I think it's mainly due to less information being provided for F-G (there's also the language barrier) as well as the fact that MSL is a huge rover meant to land on another planet. People I think identify with that more easily than to a lander on a huge space rock in vacuum.

QUOTE
Personally, I'm thrilled to bits with both missions (whatever is headed to Mars is good in my books!), even though it is indeed scary to read about Fobos-Grunt 90% untested and going up apparently with an unfinished software.

That is not at all uncommon when it comes to planetary missions.
elakdawalla
QUOTE (MERovingian @ Nov 5 2011, 02:08 PM) *
Is it me or, if I compare the Curiosity thread with this Fobos one, the Fobos-Grunt mission does not seem to be generating as much enthousiasm as the American rover?
I agree with what Gordan said, but on top of that, you have to remember what a massive publicity machine NASA has -- they put everyone else to shame. And for a mission with this big a price tag there's a correspondingly large budget for media relations and public outreach. I just got their calendar for the week of launch and there are five press briefings scheduled already, plus there's the Tweetup, and that's just their final push; they've been working to generate buzz for months. They are really, really good at providing the media with exactly what they need, in a way that encourages lots of reporting, at times that make sense for the media to file stories. All the other space agencies should take notes.

I am amazed, though, by the frequency of updates and the number of images that are coming out of Russia on Phobos-Grunt. And they're getting a lot more news coverage in American media than most European launches do.
nprev
It's a hopeful sign. NASA took literally decades to learn PR; after all, there were complaints about interruption of "I Love Lucy" reruns on at least one of the last Apollo flights for live moon-walk coverage...it was a very, very painful lesson to learn for them.

Other space agencies will have to follow the same path.

After all, to those of us who are on UMSF, the need for coverage of these missions is intuitively obvious. For scientists on these missions, too often less so; they are far more focused on actually getting the job done (and it's usually a goal they've been working toward for many years)...there's no need to justify it in their minds, and understandably so.
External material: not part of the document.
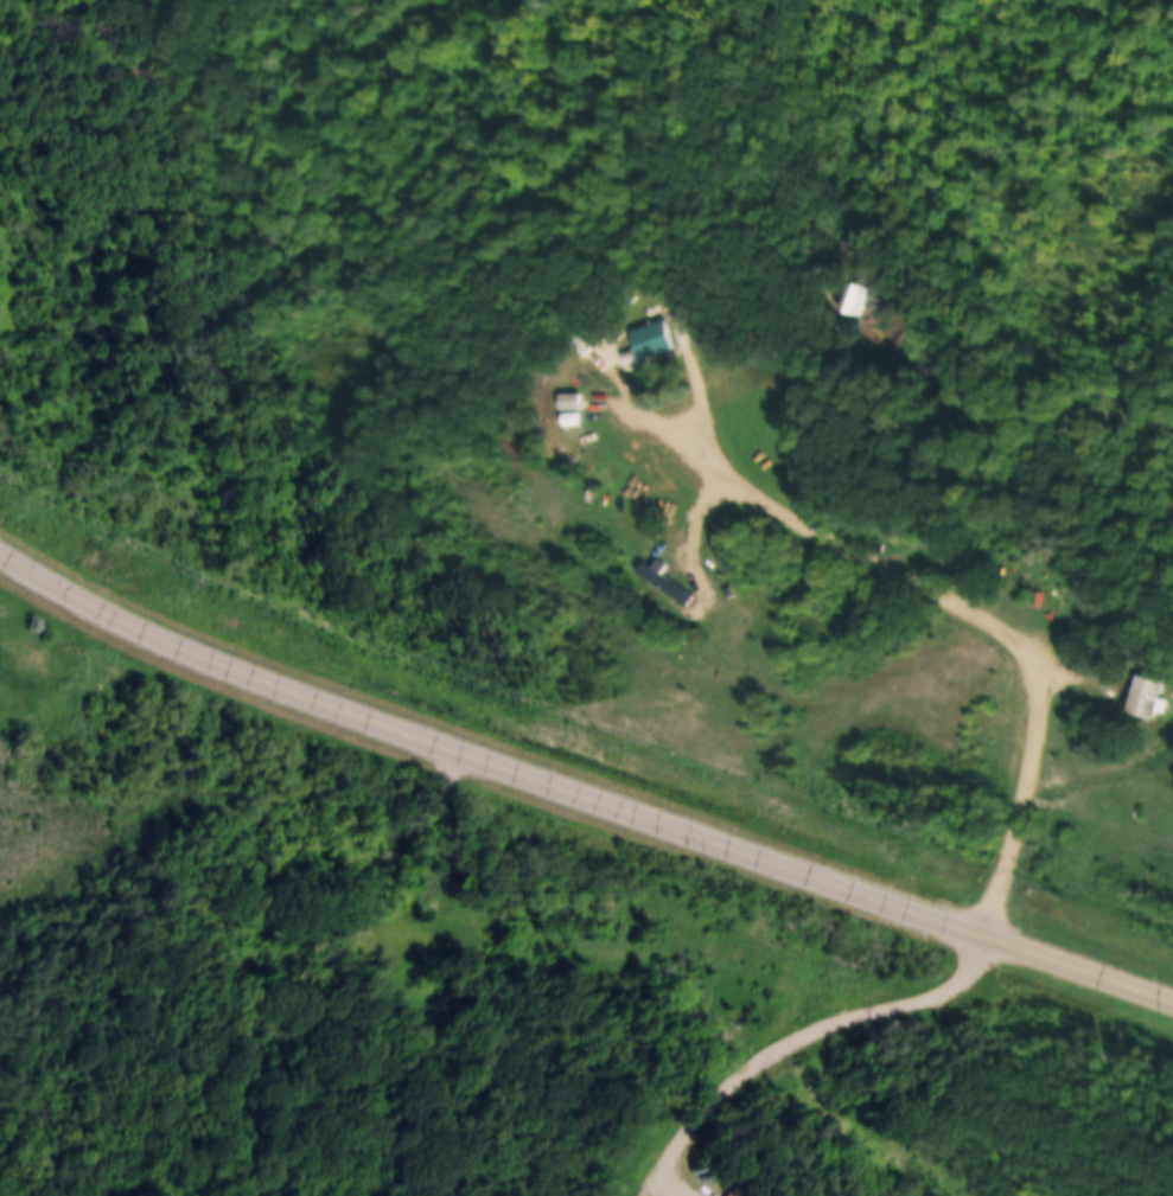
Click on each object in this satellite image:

I applaud FG's openness...it is unprecedented so far as I know for a Russian planetary mission. But if there are PR deficiencies, they are most likely attributable to growing pains...plus the fact that the overall media output of the US is undoubtedly much higher than that of most other regions of the world.

Still...speaking as a US citizen, the coverage of MSL is something you actually have to look for. It sure isn't on the nightly news, nor in the papers. And that's a crying shame, really.

But it is what it is.

Nothing worth doing is ever easy, in any way.

Go FG!!!!!!!!!!!!!!!!!!!!

Greg Hullender
For a long time, I didn't think they were really going to do it. Now I'm wondering if it'll actually work. I hope it does, but Russia hasn't had great success with Mars in the past. And, of course, Phobos isn't as exciting as Mars.

Of course, if it looks like they managed a successful sample return, then I think interest will go up fast.

Finally, someone needs to tell them that, to be a serious space probe, they have to have a "Where is Grunt" web page. :-)

--Greg
MERovingian
Just for fun, compare:

The American way of doing things:
http://www.jpl.nasa.gov/video/index.cfm?id=973

with:
The Russian way of doing things:
http://www.federalspace.ru/main.php?id=376

(my favorite part is when the Russian techs are integrating Fobos-Grunt to the truss that will contain the Chinese spacecraft. And it seeems that nobody ever picks up the phone anymore in Russia! laugh.gif )


And about the PR, the Russians are much better at it now that ESA itself. ESA has a lot of efforts to do about that. Apart from us at UMSF, who has ever heard of Mars Express? And when you compare the speed we had pics coming from Spirit and have from Oppy, with the pics coming from Mars Express...!!! mad.gif
It's like the Europeans are most secretive now than the Russians used to be!
ElkGroveDan
They certainly have "different" clean room standards.